• [O que fazer]
Atualize as linhas da listagem abaixo substituindo "THÊM VÀO GIỎ HÀNG" por "MUA NGAY", sem mudar mais nada. Deixe as imagens fora da resposta.

╔══

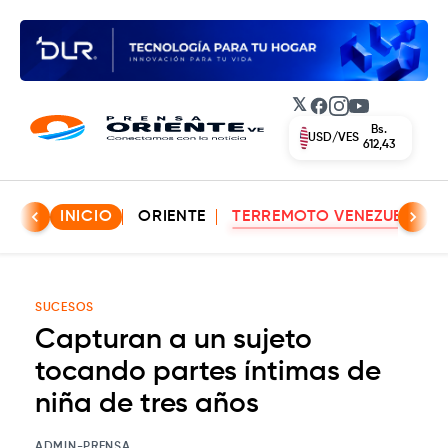
𝕏
Facebook
Instagram
YouTube
Bs.
EUR/VES
702,42
INICIO
ORIENTE
TERREMOTO VENEZUELA
SUCESOS
Capturan a un sujeto
tocando partes íntimas de
niña de tres años
ADMIN-PRENSA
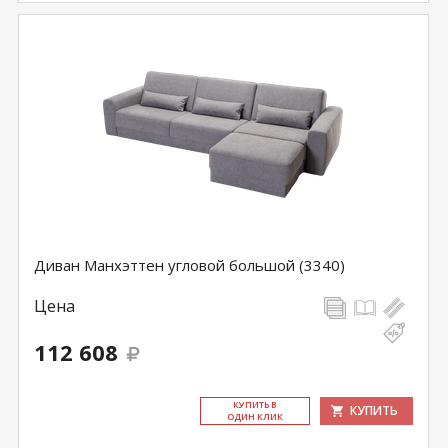
Диван Манхэттен угловой большой (3340)
Цена
112 608
КУ­ПИТЬ В
КУПИТЬ
ОДИН КЛИК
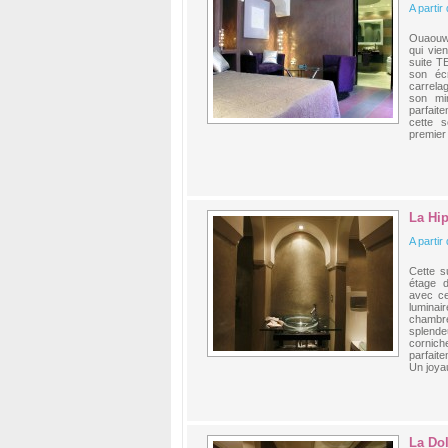
A partir
Ouaouww
qui vie
suite T
son éc
carrela
son mi
parfait
cette 
premier
La Hi
A partir
Cette s
étage 
avec ce
luminai
chambr
splende
cornich
parfait
Un joyau
La Do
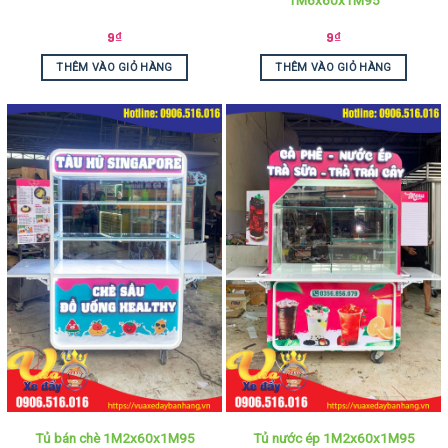
9
₫
9
₫
THÊM VÀO GIỎ HÀNG
THÊM VÀO GIỎ HÀNG
Tủ bán chè 1M2x60x1M95
Tủ nước ép 1M2x60x1M95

╚══

• [Resposta abaixo]
𝕏
Facebook
Instagram
YouTube
Bs.
EUR/VES
702,42
INICIO
ORIENTE
TERREMOTO VENEZUELA
SUCESOS
Capturan a un sujeto
tocando partes íntimas de
niña de tres años
ADMIN-PRENSA
Диван Манхэттен угловой большой (3340)
Цена
112 608
КУ­ПИТЬ В
КУПИТЬ
ОДИН КЛИК
A partir
Ouaouww
qui vie
suite T
son éc
carrela
son mi
parfait
cette 
premier
La Hi
A partir
Cette s
étage 
avec ce
luminai
chambr
splende
cornich
parfait
Un joyau
La Do
9
₫
9
₫
MUA NGAY
MUA NGAY
Tủ bán chè 1M2x60x1M95
Tủ nước ép 1M2x60x1M95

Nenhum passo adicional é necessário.